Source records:
>>>

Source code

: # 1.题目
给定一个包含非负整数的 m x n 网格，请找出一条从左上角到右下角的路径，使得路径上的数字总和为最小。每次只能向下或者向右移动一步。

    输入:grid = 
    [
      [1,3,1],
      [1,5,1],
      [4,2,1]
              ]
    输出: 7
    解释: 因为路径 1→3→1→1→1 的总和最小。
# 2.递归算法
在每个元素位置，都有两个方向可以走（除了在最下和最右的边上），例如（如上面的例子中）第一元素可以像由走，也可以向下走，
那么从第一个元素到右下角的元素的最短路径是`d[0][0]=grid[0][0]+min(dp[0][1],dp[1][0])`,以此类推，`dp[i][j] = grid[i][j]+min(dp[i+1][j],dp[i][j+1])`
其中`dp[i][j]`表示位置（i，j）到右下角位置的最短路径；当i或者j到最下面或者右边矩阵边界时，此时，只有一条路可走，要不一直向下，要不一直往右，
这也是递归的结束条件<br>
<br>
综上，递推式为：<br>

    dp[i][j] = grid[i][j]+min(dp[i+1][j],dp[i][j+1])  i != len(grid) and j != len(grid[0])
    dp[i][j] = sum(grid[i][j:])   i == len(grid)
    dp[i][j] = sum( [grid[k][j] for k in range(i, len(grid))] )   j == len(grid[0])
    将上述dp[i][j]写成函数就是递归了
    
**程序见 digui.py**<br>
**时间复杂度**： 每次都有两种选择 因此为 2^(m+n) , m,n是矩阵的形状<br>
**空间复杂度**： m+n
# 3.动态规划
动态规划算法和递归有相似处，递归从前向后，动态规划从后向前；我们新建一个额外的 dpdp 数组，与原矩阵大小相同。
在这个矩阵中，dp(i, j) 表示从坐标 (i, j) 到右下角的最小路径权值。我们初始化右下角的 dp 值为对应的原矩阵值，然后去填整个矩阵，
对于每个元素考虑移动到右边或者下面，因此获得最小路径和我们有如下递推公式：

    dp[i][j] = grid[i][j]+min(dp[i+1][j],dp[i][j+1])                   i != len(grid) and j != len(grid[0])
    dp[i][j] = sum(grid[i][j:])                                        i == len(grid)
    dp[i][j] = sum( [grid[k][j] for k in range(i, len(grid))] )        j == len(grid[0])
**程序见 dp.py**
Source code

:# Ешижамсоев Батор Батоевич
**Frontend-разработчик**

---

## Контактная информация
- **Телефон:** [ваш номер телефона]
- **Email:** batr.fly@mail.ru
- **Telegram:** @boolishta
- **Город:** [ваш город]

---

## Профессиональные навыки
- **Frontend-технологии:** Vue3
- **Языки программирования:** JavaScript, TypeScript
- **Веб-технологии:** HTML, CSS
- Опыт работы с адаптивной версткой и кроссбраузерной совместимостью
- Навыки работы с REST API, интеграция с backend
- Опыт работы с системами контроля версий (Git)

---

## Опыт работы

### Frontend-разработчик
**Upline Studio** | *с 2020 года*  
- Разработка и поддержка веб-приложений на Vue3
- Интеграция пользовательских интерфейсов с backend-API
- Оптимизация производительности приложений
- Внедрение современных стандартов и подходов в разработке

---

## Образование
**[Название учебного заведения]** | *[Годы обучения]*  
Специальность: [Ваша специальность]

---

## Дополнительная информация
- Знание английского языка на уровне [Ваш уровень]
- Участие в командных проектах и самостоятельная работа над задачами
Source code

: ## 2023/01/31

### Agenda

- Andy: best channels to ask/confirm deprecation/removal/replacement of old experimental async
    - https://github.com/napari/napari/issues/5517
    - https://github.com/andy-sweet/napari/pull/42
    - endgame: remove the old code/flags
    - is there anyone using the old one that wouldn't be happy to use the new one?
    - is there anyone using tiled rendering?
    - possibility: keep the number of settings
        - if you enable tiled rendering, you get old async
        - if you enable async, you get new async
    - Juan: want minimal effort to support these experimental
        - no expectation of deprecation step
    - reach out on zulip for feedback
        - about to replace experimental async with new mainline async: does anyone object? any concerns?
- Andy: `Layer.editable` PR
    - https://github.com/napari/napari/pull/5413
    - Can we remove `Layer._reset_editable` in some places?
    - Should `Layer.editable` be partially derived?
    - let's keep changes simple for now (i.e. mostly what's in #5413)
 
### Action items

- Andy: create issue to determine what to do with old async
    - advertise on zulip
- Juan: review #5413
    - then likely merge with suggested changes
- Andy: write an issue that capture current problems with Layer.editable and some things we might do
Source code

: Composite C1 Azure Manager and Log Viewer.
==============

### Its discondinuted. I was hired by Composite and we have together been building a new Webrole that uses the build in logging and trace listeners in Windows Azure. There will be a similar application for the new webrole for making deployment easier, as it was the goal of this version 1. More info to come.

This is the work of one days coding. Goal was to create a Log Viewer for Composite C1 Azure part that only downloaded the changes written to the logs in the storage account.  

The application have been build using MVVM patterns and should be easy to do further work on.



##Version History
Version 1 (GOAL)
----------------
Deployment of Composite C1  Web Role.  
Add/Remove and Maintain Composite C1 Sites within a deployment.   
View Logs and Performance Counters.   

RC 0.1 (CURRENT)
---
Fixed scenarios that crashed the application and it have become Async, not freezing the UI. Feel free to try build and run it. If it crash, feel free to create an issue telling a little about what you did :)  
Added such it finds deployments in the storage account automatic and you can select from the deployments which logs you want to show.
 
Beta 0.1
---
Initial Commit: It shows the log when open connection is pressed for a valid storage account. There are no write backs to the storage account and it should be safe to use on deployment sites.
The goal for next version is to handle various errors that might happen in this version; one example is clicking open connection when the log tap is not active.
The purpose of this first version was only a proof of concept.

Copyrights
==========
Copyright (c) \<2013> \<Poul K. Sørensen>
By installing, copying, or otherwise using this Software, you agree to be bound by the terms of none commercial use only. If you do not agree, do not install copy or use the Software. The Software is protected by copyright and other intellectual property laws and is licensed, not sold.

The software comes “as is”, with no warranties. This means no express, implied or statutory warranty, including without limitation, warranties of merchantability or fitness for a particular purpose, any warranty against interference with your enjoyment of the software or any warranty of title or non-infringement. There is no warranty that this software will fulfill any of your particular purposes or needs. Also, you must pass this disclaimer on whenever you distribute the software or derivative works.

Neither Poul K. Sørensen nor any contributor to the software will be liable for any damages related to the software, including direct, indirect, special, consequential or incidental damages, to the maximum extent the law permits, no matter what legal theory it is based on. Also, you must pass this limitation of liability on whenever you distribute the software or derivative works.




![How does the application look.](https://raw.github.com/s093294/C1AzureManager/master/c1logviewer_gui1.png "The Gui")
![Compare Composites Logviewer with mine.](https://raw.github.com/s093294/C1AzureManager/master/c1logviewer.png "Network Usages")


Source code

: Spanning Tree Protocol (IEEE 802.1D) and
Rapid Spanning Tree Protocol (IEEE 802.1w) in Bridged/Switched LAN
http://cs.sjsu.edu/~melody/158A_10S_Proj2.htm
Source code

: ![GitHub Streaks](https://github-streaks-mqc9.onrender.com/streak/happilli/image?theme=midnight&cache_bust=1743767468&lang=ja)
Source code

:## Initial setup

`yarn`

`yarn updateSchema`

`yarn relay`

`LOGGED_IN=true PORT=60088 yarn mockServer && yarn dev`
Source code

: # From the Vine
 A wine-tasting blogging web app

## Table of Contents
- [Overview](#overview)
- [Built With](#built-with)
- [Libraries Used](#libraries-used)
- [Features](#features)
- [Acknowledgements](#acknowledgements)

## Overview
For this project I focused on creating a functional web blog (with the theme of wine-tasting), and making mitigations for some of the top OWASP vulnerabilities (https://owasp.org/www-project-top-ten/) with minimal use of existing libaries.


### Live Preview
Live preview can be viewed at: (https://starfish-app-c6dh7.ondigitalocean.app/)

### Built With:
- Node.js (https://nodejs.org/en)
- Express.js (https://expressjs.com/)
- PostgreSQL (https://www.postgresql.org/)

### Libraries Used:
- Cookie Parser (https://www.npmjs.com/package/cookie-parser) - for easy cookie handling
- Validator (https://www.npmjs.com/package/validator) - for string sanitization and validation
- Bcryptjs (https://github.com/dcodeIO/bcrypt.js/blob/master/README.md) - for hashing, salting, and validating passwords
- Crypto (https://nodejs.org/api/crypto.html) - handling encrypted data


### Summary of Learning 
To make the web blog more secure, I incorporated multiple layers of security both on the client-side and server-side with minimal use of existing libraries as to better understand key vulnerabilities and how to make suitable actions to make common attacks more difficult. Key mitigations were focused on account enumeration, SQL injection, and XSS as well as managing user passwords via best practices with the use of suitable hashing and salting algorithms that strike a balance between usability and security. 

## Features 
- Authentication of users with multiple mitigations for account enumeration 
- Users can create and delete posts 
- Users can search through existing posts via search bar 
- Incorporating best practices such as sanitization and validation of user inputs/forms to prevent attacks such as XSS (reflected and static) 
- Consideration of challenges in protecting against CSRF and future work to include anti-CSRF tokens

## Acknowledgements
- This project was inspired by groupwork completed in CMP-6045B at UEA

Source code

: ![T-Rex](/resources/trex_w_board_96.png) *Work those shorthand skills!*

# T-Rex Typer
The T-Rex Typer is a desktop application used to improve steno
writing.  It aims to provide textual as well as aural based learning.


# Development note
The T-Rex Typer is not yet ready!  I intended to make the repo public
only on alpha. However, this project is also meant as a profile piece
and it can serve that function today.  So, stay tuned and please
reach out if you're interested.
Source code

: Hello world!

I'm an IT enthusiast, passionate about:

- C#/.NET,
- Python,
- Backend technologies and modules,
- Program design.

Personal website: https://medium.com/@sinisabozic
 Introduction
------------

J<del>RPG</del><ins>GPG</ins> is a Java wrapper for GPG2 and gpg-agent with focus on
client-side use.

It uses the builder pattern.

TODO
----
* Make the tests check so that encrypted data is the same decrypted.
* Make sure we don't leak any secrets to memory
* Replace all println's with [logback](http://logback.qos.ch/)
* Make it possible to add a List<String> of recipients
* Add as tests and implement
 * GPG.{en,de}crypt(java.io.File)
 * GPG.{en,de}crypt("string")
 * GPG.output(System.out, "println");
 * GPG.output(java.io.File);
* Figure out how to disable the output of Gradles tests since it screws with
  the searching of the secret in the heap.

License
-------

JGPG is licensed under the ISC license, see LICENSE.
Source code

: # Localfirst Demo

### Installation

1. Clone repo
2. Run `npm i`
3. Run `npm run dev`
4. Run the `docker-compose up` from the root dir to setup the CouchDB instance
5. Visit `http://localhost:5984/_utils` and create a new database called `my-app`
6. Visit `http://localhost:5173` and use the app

<<<

_Your instructions_.
Search the entries for the string "tests" and return each line where it turns up.

_Response to the task_.
* Make the tests check so that encrypted data is the same decrypted.
* Add as tests and implement
* Figure out how to disable the output of Gradles tests since it screws with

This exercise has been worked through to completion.